Come posso esprimere, con poche parole, l'intensità dell'esperienza di aiuto ai senzatetto di Milano che ho vissuto quest'anno con i ragazzi?

Prima di ogni altra cosa vorrei sottolineare la passione e la maturità che i ragazzi hanno messo nei gesti. Dapprima timidi e insicuri per poi diventare quasi naturali e normali (nel senso bello del termine). Ogni sera abbiamo incontrato dalle 35 alle 70 persone, numeri discostanti per ovvi motivi (non fissa dimora e maltempo), ma in qualunque caso l’incontro è stato emozionante.

Il gruppo di volontari si è fondato su 15 persone fisse e altre a spot per impegni diversi.

Già a metà percorso i signori che incontravamo ci riconoscevano, ci salutavano e scambiavano con noi chiacchiere. Via via il “rapporto” si è rafforzato nel gruppo e tra interlocutori.

A volte ci hanno aiutato a distribuire il tè, altre volte dedicato una canzone con il sassofono, altre volte ancora regalato poesie, risate e raccontato barzellette. Io personalmente sono rimasto colpito da questa crescita, nonostante è diversi anni che faccio questa attività.

I ragazzi del venerdì, o i ragazzi della scuola (come ci chiamavano i signori senza tetto), hanno portato, di loro spontanea volontà, cibo, dolci, panini e addirittura croccanti per i cani che trovavano in giro, senza chiedere nulla in cambio, e si dispiacevano quando non si riusciva a soddisfare il bisogno di tutti in modo completo.

L’ultimo giorno mi sono permesso di congedare i ragazzi con un piccolo regalo.
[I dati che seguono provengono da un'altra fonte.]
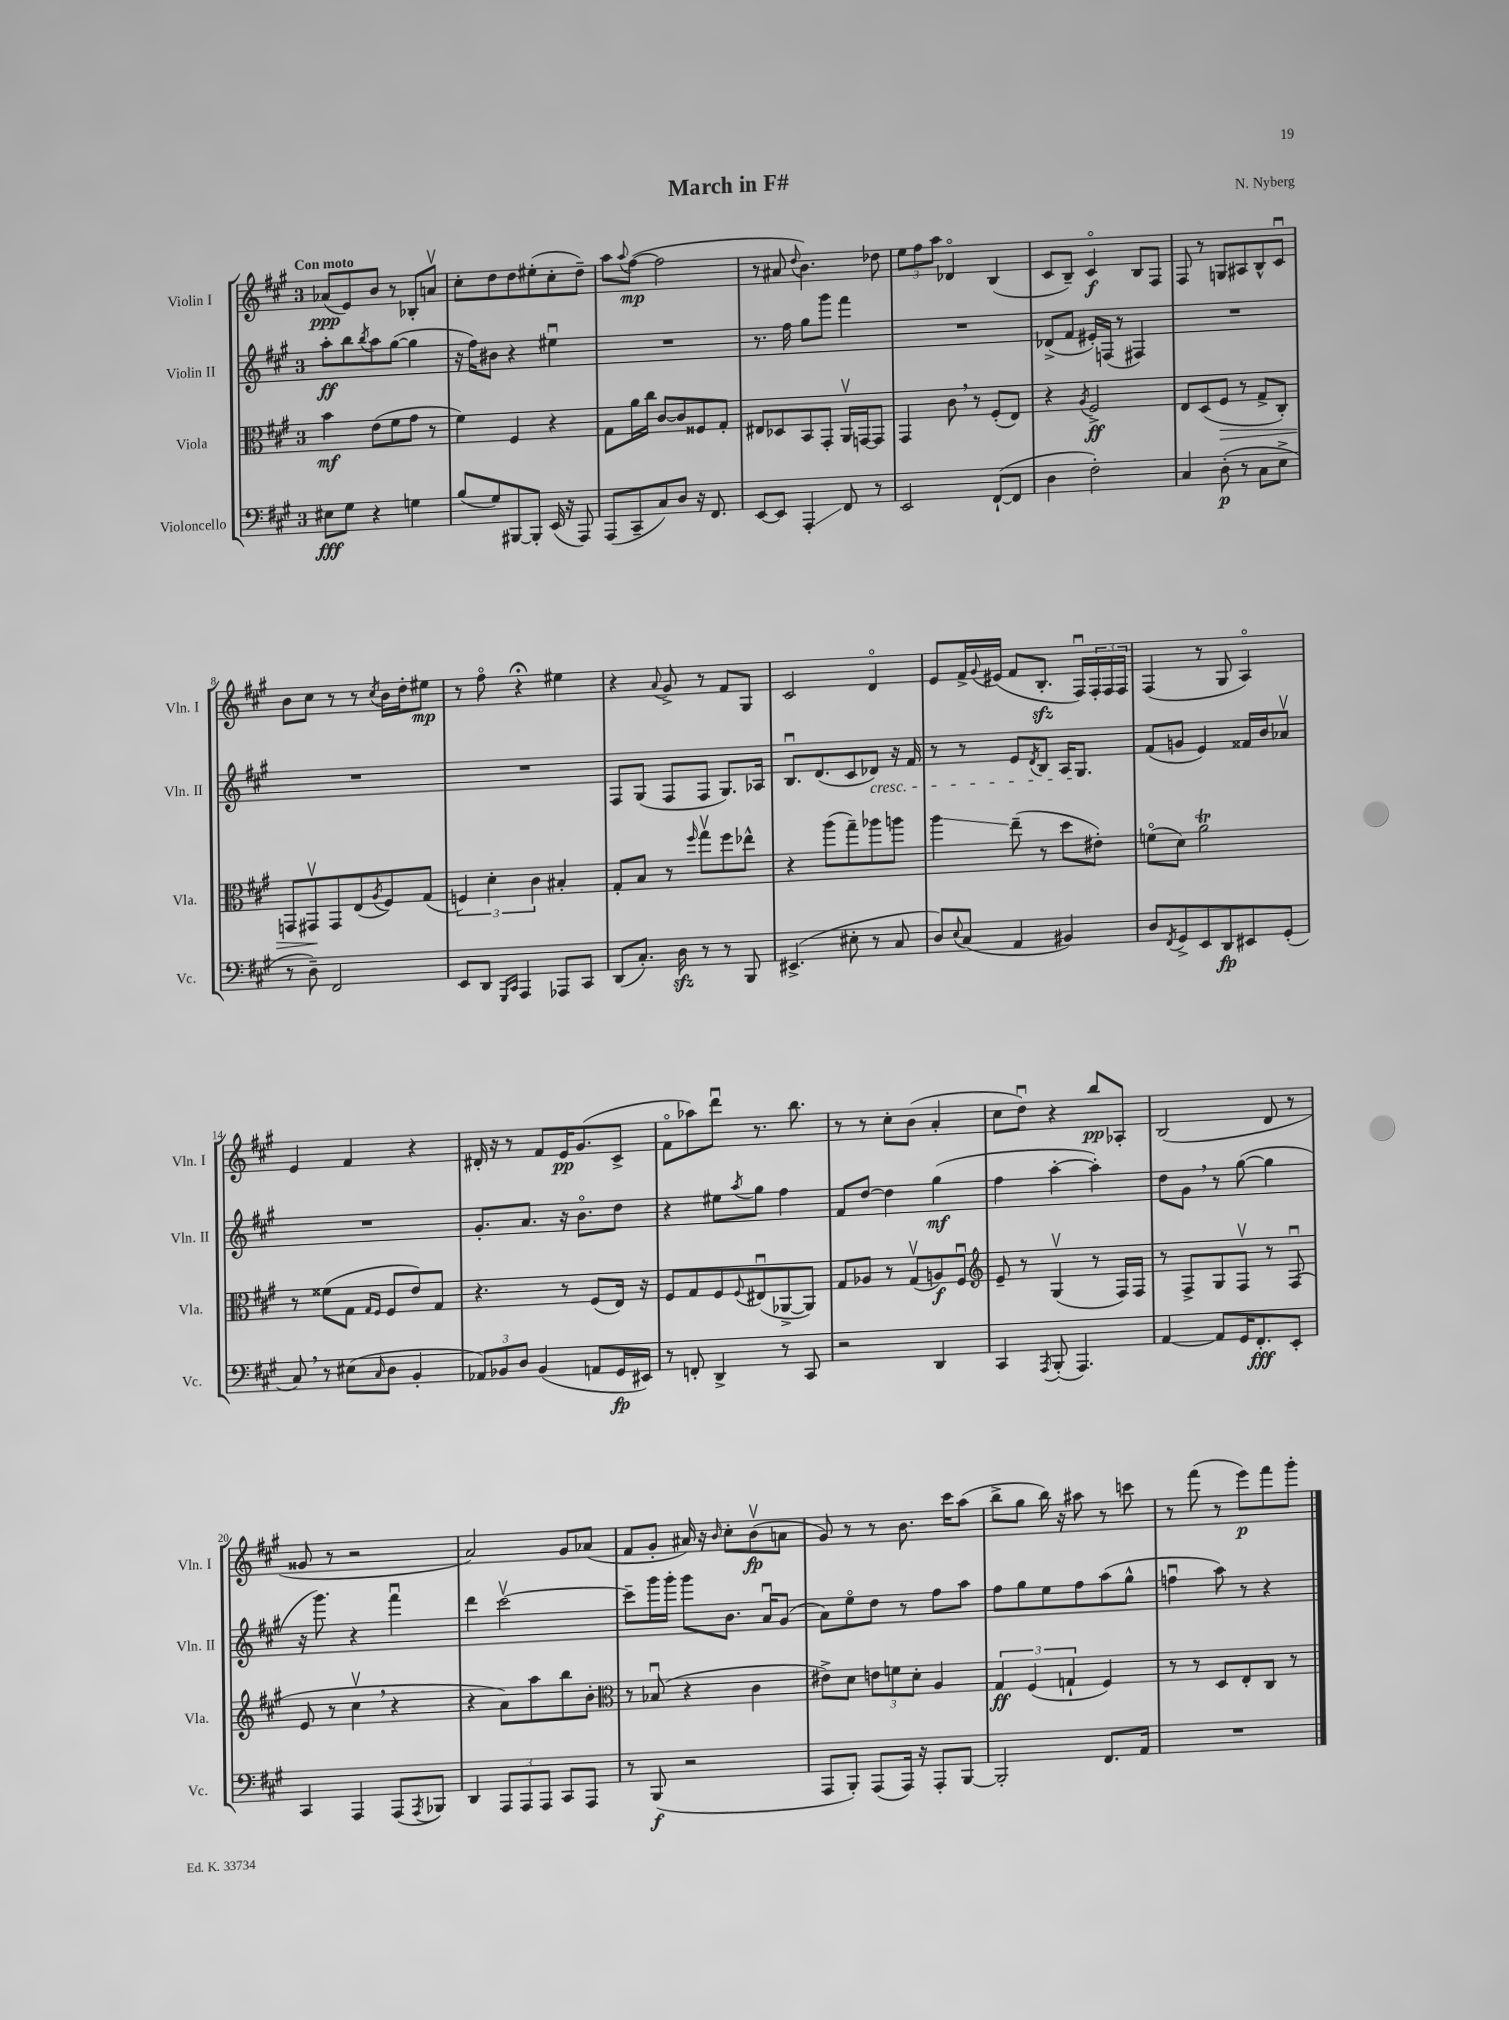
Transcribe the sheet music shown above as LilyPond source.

\header { title = "March in F#" composer = "N. Nyberg" }
<<
\new StaffGroup <<
\new Staff = "s0" \with { instrumentName = "Violin I" shortInstrumentName = "Vln. I" } {
    \clef treble \key a \major \once \override Staff.TimeSignature.style = #'single-digit \time 3/4 \tempo "Con moto"
    aes'8\ppp( e'8) b'8 r8 bes8-. a'8\upbow |
    cis''8-. d''8 d''8 eis''8-.( cis''8-. d''8--) |
    a''8 \appoggiatura { a''8 } fis''8~\mp( fis''2 |
    r8 ais'8 \appoggiatura { d''8 } b'4.) des''8 |
    \tuplet 3/2 { e''8 fis''8 a''8 } des'4\flageolet b4( |
    cis'8 b8--) cis'4\flageolet\f b8 fis8 |
    fis8 r8 g8 ais8 b8-^ cis'8\downbow |
    b'8 cis''8 r8 r8 \acciaccatura { cis''8 } b'16 d''16-. eis''8\mp |
    r8 fis''8\flageolet r4\fermata eis''4 |
    r4 \appoggiatura { a'8 } gis'8-> r8 fis'8 gis8 |
    cis'2 d'4\flageolet |
    e'8 fis'16-> \appoggiatura { gis'8 } eis'16( fis'8 b8.-.\sfz fis16\downbow) \tuplet 3/2 { fis16-. fis16 fis16 } |
    fis4( r8 gis8 a4\flageolet) |
    e'4 fis'4 r4 |
    dis'16-. r16 r8 fis'8 e'16\pp gis'8.( cis'8-> |
    fis'8\flageolet aes''8) d'''8\downbow r8. b''8. |
    r8 r8 cis''8-. b'8( a'4-. |
    cis''8 d''8\downbow) r4 b''8\pp aes8-. |
    b2( d'8 r8 |
    gisis'8 r8 r2 |
    a'2) gis'8 aes'8( |
    fis'8 gis'8-. ais'16) r16 \grace { b'16 } cis''8-. b'8\upbow\fp( a'8 |
    gis'8) r8 r8 b'8. cis'''16 a''8( |
    b''8-> gis''8 b''16) r16 ais''8 r8 c'''8 |
    r8 fis'''8( r8 e'''8\p) fis'''8 gis'''8-. \bar "|." |
}
\new Staff = "s1" \with { instrumentName = "Violin II" shortInstrumentName = "Vln. II" } {
    \clef treble \key a \major \once \override Staff.TimeSignature.style = #'single-digit \time 3/4
    a''8-.\ff b''8 \acciaccatura { b''8 } a''8 gis''8~( gis''4 |
    r16 fis''16) bis'8 r4 eis''4\downbow |
    R2. |
    r8. fis''16 gis''8 gis'''8 fis'''4 |
    R2. |
    des'8->( fis'8 eis'16-.) f16( r8 fis4) |
    R2. |
    R2. |
    R2. |
    fis8 gis8( fis8 fis8 gis8.) aes16 |
    b8.\downbow d'8.( cis'8 des'8\cresc) r16 fis'16 |
    r8 r8 e'8 \acciaccatura { d'8 } b8 a16 gis8.\! |
    fis'8( g'8 e'4) fisis'16 b'16 aes'8\upbow |
    R2. |
    gis'8.-. a'8. r16 b'8.\flageolet d''8 |
    r4 eis''8 \acciaccatura { a''8 } gis''8 fis''4 |
    fis'8 d''8~ d''4 gis''4\mf( |
    fis''4 a''4~-. a''4-.) |
    d''8 gis'8 \breathe r8 gis''8~( gis''4 |
    r16 gis'''8.) r4 fis'''4\downbow |
    d'''4 cis'''2~\upbow |
    cis'''8-- gis'''16 gis'''16-. gis'''8 b'8. a'16\downbow gis'8( |
    a'8) e''8\flageolet d''8 r8 fis''8 a''8 |
    fis''8 gis''8 e''8 fis''8 a''8( gis''8-^ |
    f''4\downbow a''8) r8 r4 \bar "|." |
}
\new Staff = "s2" \with { instrumentName = "Viola" shortInstrumentName = "Vla." } {
    \clef alto \key a \major \once \override Staff.TimeSignature.style = #'single-digit \time 3/4
    b'4\mf e'8( fis'8 gis'8 r8 |
    fis'4) fis4 r4 |
    gis8 a'16 cis''16 cis'8~ cis'8 fisis8 gis8-. |
    eis8 des8 b,8 gis,8-. a,16\upbow g,16~ g,8 |
    gis,4 cis'8 \breathe r8 fis8-.( e8) |
    r4 \acciaccatura { a8 } fis2->\ff |
    e8 d8( fis8\> r8 gis8-> cis8-.) |
    g,8 gis,8\upbow\! gis,8 e8( \acciaccatura { a8 } fis8) gis8( |
    \tuplet 3/2 { f4) d'4-. cis'4 } bis4-. |
    gis8-. b8 r8 \grace { fis''16 } gis''8\upbow fis''8 ees''8-^ |
    r4 a''8( gis''8--) aes''8 a''8 |
    a''4\glissando e''8--( r8 d''8 eis'8-.) |
    f'8\flageolet( d'8) a'2\trill |
    r8 fisis'8( gis8 \grace { gis16 fis16 } fis8 e'8) gis8 |
    r4. r8 fis8( e16) r16 |
    fis8 gis8 fis8 \appoggiatura { fis8 } eis8\downbow( aes,8~-> aes,8) |
    gis8 aes8 r8 gis8\upbow( a8\f) fis8\downbow |
    \clef treble e'8-- r8 gis4\upbow( r8 fis16) fis16 |
    r8 fis8-> gis8 fis8\upbow r8 fis8\downbow( |
    e'8 r8 cis''4\upbow \breathe r4 |
    r4 a'8) a''8 b''8 b'8-. |
    \clef alto r8 bes8\downbow( r4 cis'4 |
    eis'8->) d'8 \tuplet 3/2 { e'8 f'8 d'8-. } a4 |
    \tuplet 3/2 { gis4\ff fis4( g4-! } fis4) |
    r8 r8 d8 e8-. cis8 r8 \bar "|." |
}
\new Staff = "s3" \with { instrumentName = "Violoncello" shortInstrumentName = "Vc." } {
    \clef bass \key a \major \once \override Staff.TimeSignature.style = #'single-digit \time 3/4
    eis8\fff gis8 r4 g4 |
    b8( gis8) bis,,8~ bis,,8-. e,16( r16 a,,8) |
    a,,8( cis,8-- cis8) d8 r16 fis,8. |
    e,8~ e,8 a,,4-.\glissando fis,8 r8 |
    e,2 fis,8~-!( fis,8 |
    d4 fis2-.) |
    cis4 d8-.\p( r8 cis8 e8-> |
    r8 d8--) fis,2 |
    e,8 d,8 \grace { gis,,16 cis,16 } a,,4 aes,,8 cis,8 |
    d,8( cis8.-.) d16\sfz r8 r8 b,,8 |
    eis,4.->( eis8-. r8 cis8 |
    d8) \appoggiatura { e8 } cis8( a,4 bis,4) |
    d8 \acciaccatura { fis,8 } gis,8-> e,8 d,8\fp eis,8 gis,8-.( |
    cis8) \breathe r8 eis8( \grace { cis16 } d8 b,4-. |
    \tuplet 3/2 { aes,8) bes,8 d8 } bes,4( a,8 gis,16\fp eis,16) |
    r8 f,8-. d,4-> r8 cis,8 |
    r2 d,4 |
    cis,4 \acciaccatura { a,,8 } b,,8-.( a,,4.) |
    a,4~ a,8 gis,16 fis,8.-.\fff e,8-. |
    cis,4 a,,4 a,,8( \acciaccatura { a,,8 } bes,,8) |
    d,4 \tuplet 3/2 { a,,8 a,,8 a,,8 } cis,8 a,,8 |
    r8 b,,8\f( r2 |
    a,,8 b,,8-.) a,,8( a,,16) r16 a,,8-. b,,8~ |
    b,,2-. fis,8. a,16 |
    R2. \bar "|." |
}
>>
>>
Un braccialetto fatto a mano da uno dei signori a cui servivamo il tè, assieme a un biglietto.

Non tanto come ricompensa, ma come ricordo dei loro (semplici, ma necessari) gesti.

Nel biglietto c’era scritto:

 

Ricordate che le persone possono dimenticare ciò che hai detto, possono dimenticare ciò che hai fatto, ma non dimenticheranno mai come le hai fatte sentire.

 

Grazie per avermi accompagnato in questa semplice e piccola avventura.

So che qualche ragazzo si sta organizzando per continuare l’esperienza da solo, o comunque in modo indipendente.

Io, personalmente, non posso che essere felice dell'opera svolta, e soprattutto sorpreso.